Written exercise
Pull out every line of the listing below that contains the string "around", treating uppercase and lowercase letters as distinct.

'''

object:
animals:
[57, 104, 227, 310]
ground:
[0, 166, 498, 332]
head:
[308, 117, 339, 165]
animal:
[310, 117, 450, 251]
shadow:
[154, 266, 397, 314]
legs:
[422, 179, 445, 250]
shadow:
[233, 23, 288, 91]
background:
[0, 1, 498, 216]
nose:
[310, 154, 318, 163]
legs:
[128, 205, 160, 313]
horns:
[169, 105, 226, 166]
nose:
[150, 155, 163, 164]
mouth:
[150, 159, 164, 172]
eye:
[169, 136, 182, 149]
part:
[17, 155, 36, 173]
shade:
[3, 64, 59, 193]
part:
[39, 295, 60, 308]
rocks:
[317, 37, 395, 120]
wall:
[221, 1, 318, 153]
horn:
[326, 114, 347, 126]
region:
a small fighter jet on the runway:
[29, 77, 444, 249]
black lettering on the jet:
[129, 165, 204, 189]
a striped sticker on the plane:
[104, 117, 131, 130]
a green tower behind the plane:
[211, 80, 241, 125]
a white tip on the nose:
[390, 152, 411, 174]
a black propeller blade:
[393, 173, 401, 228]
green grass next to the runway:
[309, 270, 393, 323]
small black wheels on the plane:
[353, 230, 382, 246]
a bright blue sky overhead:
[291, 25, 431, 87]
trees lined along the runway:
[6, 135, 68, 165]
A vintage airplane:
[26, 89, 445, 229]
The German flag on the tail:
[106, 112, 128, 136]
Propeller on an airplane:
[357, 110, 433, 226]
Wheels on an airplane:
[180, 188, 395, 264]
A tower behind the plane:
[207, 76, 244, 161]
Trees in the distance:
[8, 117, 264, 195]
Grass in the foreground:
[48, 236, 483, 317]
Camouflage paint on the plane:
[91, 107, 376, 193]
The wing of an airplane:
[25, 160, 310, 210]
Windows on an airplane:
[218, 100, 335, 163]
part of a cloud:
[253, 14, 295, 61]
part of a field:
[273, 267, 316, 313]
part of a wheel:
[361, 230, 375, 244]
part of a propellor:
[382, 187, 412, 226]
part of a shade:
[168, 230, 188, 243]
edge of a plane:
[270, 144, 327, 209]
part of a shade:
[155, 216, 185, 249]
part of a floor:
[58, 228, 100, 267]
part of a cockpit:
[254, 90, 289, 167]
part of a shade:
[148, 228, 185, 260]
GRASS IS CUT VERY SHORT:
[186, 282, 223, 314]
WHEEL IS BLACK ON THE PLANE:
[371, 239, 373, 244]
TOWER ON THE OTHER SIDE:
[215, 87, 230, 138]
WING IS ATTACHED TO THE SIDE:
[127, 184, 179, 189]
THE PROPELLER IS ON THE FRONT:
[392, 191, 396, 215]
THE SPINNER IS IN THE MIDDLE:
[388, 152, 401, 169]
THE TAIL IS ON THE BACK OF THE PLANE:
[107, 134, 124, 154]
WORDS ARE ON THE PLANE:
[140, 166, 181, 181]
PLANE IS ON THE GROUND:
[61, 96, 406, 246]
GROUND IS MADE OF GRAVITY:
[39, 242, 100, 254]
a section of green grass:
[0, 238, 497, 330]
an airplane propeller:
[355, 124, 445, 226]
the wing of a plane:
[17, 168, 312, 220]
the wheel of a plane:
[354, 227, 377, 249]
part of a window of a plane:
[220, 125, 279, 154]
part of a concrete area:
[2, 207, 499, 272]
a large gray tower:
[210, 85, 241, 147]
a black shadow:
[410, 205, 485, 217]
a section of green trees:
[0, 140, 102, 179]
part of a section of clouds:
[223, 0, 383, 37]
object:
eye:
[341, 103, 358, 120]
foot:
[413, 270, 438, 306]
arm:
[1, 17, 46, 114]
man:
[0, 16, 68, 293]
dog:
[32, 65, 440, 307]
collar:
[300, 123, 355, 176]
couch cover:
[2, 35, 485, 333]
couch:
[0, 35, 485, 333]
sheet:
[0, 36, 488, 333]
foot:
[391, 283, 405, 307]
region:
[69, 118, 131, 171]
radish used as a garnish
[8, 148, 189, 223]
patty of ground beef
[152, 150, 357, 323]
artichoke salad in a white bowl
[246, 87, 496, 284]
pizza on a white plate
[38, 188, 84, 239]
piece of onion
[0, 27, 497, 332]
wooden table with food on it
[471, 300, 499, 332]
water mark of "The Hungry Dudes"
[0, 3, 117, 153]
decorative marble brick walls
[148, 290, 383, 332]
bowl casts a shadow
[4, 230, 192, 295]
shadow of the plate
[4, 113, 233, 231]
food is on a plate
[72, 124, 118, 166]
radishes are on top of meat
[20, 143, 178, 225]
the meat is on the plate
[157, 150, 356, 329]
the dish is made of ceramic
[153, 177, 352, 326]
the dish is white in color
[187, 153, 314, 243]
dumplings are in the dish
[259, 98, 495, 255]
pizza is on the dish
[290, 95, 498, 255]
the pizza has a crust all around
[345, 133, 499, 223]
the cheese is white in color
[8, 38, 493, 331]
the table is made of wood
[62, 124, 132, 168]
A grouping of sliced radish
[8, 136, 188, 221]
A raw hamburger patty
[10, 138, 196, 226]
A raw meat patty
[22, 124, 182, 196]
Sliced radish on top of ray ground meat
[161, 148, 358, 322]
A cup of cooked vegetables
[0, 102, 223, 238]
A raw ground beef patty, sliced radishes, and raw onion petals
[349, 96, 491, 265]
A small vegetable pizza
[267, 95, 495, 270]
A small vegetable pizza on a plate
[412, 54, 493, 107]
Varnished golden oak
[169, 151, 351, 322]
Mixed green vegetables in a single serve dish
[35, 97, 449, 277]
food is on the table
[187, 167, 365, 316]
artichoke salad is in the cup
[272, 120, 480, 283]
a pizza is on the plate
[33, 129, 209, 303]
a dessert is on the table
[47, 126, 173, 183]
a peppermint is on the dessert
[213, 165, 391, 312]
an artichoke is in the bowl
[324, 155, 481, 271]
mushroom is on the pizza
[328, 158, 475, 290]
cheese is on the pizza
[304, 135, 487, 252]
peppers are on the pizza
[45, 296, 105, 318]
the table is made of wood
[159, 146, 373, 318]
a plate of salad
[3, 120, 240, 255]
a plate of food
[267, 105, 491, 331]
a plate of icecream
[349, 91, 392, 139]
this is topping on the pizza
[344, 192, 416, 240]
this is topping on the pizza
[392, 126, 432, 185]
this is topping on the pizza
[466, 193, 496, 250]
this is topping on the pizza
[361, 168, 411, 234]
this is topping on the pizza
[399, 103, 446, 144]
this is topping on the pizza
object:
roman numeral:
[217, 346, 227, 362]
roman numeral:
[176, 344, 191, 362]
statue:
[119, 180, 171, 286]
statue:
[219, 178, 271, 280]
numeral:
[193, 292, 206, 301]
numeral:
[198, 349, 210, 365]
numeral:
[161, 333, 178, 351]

'''
'''

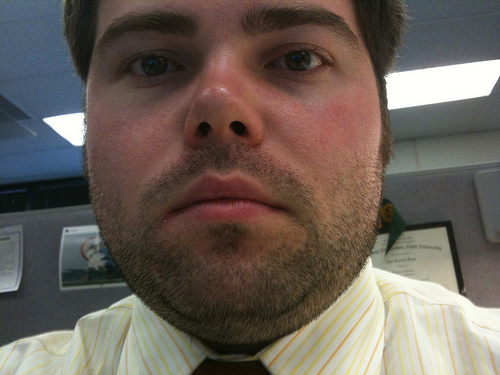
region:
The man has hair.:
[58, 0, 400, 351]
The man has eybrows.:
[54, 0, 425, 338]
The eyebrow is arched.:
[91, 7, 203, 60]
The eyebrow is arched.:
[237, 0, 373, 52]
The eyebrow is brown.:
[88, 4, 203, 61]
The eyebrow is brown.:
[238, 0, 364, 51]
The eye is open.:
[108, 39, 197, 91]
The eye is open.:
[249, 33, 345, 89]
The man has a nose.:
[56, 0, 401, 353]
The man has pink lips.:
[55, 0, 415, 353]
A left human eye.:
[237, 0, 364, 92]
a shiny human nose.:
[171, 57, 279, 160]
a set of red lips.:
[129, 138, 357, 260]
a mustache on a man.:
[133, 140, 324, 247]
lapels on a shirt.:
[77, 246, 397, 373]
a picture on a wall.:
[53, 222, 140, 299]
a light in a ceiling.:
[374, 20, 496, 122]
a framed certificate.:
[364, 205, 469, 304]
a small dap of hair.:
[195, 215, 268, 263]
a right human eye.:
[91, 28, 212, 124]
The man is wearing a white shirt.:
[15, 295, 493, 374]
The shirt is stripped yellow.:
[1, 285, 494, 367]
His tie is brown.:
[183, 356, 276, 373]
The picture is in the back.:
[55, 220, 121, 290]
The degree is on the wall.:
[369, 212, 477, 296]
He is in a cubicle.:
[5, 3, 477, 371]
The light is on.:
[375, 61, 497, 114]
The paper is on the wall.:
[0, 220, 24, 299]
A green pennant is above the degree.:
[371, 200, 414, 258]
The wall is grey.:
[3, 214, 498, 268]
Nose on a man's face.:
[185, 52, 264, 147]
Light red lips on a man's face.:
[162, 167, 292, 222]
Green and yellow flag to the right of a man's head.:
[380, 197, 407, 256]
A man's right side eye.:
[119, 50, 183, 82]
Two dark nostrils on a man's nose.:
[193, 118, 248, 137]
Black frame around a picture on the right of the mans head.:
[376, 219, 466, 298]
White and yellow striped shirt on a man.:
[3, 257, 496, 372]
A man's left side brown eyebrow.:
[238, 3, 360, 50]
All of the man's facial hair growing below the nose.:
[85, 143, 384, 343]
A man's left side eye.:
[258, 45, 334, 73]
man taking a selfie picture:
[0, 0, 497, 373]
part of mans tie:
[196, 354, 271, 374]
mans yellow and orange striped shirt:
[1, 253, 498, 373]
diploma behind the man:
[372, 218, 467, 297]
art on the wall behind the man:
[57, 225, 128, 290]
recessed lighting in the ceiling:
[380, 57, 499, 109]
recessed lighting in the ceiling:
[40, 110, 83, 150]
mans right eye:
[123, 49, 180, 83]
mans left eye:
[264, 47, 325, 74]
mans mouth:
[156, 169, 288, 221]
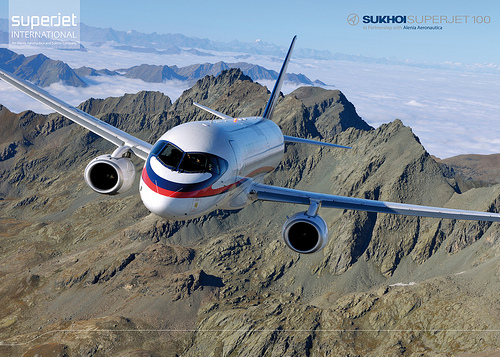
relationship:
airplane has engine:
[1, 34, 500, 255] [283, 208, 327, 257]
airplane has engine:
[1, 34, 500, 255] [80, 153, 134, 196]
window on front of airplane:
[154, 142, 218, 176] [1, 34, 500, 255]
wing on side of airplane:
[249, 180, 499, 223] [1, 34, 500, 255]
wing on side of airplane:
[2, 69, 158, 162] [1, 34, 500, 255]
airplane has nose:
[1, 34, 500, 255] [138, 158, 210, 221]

'''
'''

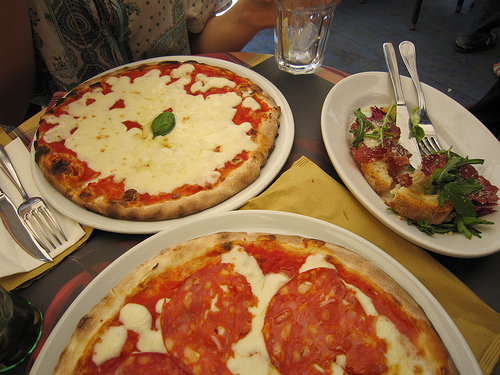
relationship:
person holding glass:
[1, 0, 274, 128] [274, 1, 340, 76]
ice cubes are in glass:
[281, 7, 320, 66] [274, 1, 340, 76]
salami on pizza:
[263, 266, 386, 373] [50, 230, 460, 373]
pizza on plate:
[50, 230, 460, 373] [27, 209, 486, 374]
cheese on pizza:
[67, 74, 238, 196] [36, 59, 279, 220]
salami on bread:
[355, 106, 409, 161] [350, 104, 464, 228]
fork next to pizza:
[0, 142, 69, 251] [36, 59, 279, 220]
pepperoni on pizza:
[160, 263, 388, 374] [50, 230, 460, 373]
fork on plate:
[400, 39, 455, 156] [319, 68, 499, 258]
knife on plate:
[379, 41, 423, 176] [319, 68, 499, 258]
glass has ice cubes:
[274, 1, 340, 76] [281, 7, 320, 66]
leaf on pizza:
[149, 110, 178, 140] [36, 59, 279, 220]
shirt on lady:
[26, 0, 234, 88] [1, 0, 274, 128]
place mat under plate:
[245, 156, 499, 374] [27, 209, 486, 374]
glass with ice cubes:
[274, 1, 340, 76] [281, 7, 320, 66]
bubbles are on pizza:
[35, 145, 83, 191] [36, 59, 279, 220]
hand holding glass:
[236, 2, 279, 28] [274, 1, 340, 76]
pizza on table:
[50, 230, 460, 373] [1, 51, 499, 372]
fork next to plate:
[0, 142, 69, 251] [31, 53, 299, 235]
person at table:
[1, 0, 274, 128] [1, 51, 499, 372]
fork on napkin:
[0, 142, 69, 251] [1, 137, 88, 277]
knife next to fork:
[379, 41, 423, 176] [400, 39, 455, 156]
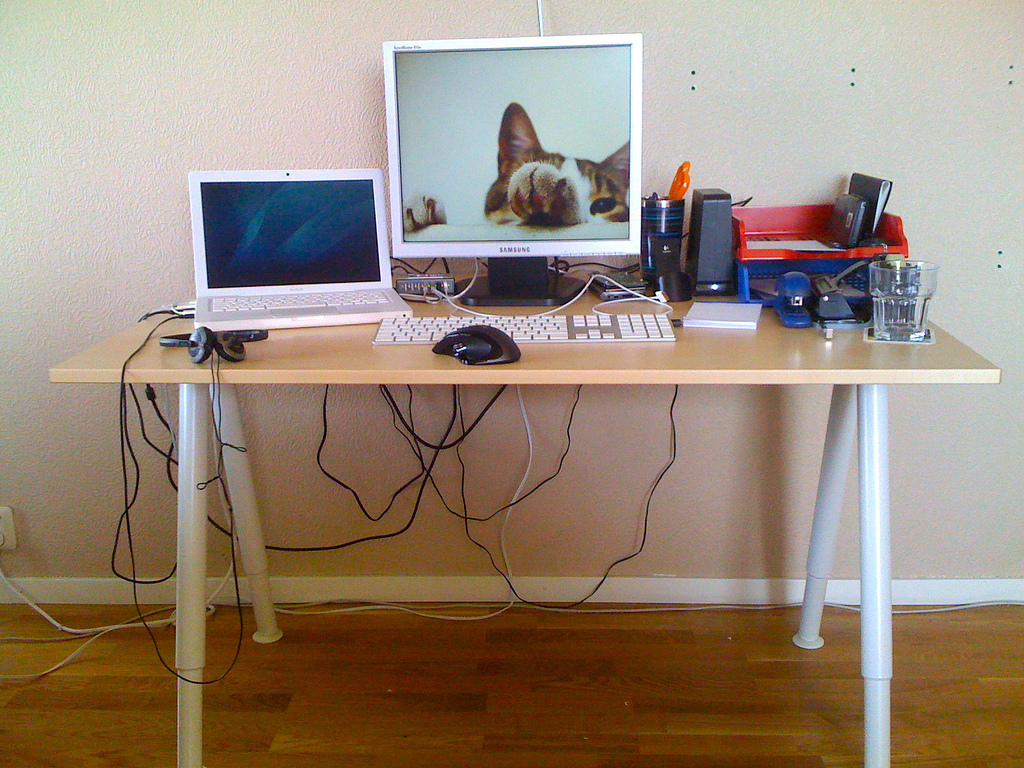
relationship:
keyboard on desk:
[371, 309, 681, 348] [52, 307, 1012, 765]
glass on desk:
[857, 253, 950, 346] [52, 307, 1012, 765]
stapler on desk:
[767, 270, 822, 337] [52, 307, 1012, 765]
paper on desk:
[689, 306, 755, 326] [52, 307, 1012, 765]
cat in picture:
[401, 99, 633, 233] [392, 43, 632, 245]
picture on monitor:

'''

Exercise response
the pizza has a crust all around
Black frame around a picture on the right of the mans head.:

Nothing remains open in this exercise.